Put These Muscles on Your TPI Watch List

In the CPT® entry for TPIs it lists several muscles that the provider might inject during a TPI: longissimus, iliocostalis, multifidus, quadratus, and psoas major. Those are not nearly the only muscles that might require TPI, experts say.

“There is no exact count of the number of muscles in the body largely because expert opinions are conflicted regarding what constitutes a distinct muscle,” explains Joanne Mehmert, CPC, CCS-P, president of Joanne Mehmert and Associates in Kansas City, Missouri. “Some say there are about 640 muscles,” she says, so you’ll need to refrain from compiling a complete list of anatomical targets for TPIs.

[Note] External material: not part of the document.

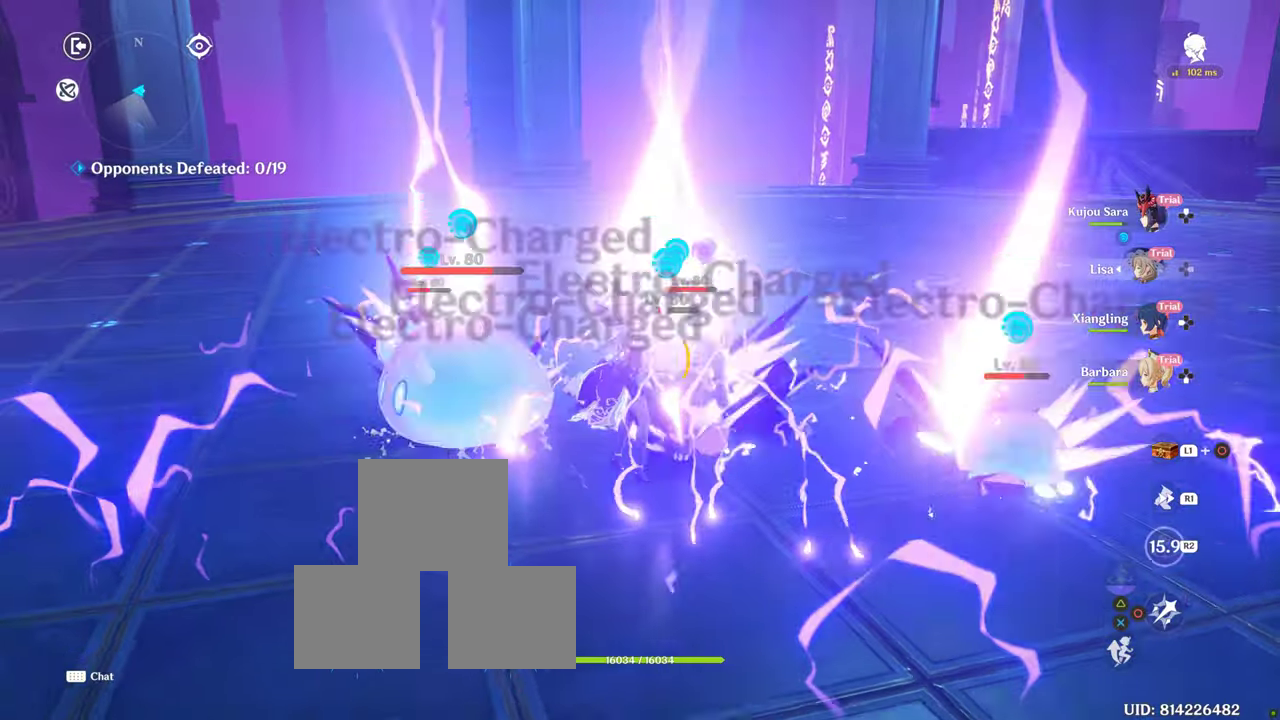
{"buttons": [], "left_stick": "down", "right_stick": "center", "events": []}
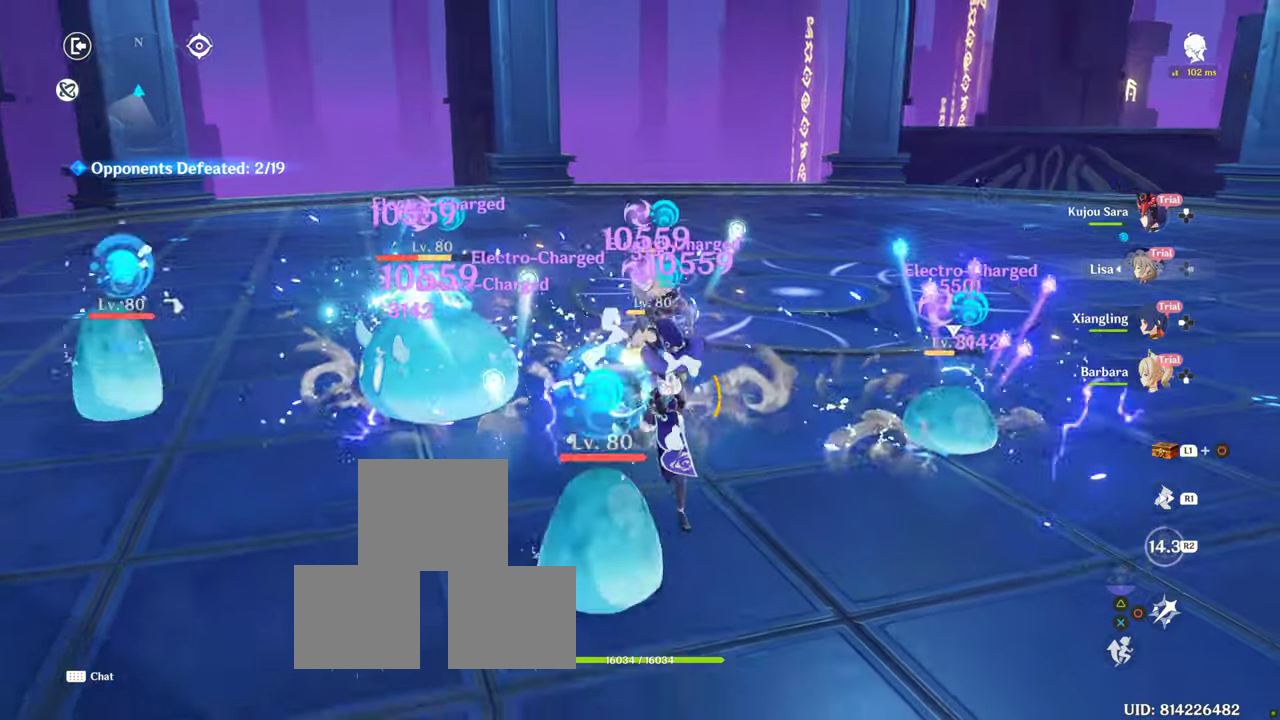
{"buttons": [], "left_stick": "center", "right_stick": "center", "events": [[116, "left_stick", "up"], [216, "CIRCLE", "down"], [266, "left_stick", "center"], [283, "CIRCLE", "up"]]}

It wouldn’t hurt, however, to know a little about the more common TPI muscles. According to Deborah Messinger-Pellon, RHIT, CCS, CPC, CPMA, coding manager, Surgery & Anesthesia Team at Massachusetts General Physicians Organization/Professional Billing Office in Charlestown, Massachusetts, some of the more common muscles that fall victim to trigger points include:

  • Masseter;
  • Scalene group;
  • Trapezius (upper and lower);
  • Rhomboids;
  • Piriformis gluteus maximus;
  • Occipital ridge;
  • Levator scapulae;
  • Rotator cuffs;
  • Quadratus lumborum;
  • Gastrocnemius;
  • Soleus;
  • Plantaris; and
  • Quadratus plantae (for plantar fasciitis).